Thone is married to former actor Hans Altwies, who retired from the stage about five years ago and now works full time as a contractor and carpenter, which he used to juggle with acting. Thone says she thrives on wearing many hats: She teaches at the University of Washington and Cornish College, she is the casting director at Seattle Shakespeare Company, and she has been a massage therapist for 25 years. She and Altwies have two daughters, ages 18 and 12. Their older daughter wants to become an environmental lawyer. The younger one? “An architect, a race car driver, or an actor.”

Thone took a long break from political involvement after her childhood in Washington, DC, and her teen years in the Nebraska governor’s mansion, when she was “very active, I think in response to my father’s perceived nefarious right-wing activities.” But these days, Thone and Altwies “go on the marches, and we sign petitions, and we give as much as we can.”

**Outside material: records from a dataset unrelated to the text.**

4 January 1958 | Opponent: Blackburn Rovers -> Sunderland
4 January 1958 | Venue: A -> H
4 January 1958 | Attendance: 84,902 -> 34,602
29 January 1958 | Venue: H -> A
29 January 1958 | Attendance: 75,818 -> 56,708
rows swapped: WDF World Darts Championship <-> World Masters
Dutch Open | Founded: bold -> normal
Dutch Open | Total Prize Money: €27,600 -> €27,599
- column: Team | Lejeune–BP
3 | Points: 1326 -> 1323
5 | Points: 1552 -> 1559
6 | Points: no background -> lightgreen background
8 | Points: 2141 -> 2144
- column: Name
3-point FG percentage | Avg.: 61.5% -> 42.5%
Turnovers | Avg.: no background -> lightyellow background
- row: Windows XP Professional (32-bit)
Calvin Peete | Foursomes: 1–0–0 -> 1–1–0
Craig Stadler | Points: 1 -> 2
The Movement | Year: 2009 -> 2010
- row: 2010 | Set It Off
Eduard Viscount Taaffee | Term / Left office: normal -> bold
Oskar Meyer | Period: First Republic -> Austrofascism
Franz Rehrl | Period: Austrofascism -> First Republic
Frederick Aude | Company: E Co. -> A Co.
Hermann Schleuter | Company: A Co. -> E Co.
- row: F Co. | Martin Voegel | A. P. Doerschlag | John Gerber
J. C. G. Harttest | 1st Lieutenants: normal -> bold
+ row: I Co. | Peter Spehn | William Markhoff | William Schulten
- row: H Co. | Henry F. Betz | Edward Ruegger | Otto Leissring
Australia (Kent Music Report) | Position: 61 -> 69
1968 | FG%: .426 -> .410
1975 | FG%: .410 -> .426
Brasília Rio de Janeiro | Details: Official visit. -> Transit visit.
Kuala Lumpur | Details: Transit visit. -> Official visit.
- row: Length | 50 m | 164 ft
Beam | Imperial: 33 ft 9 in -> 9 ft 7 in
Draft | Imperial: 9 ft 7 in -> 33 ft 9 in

She’s even thought about running for office locally. But she’s not ready to give up teaching. Or acting. There are just too many good roles out there.

“In fact,” says Thone, on the opening night of Merchant of Venice—in which she played Shylock—“Mike Winters, who’s my favorite actor in town, came up and said, ‘So what’s next, kid? King Lear?’ And I said, ‘Yeah, why not?’”

Ann Hedreen is a writer, filmmaker, and the author of Her Beautiful Brain, winner of a 2016 Next Generation Indie book award. Ann and her husband, Rustin Thompson, own White Noise Productions and have made more than 150 short films and five feature documentaries together, including Quick Brown Fox: an Alzheimer’s Story. Their newest film, set in Peru and inspired by Ann’s great-uncle, is Zona Intangible.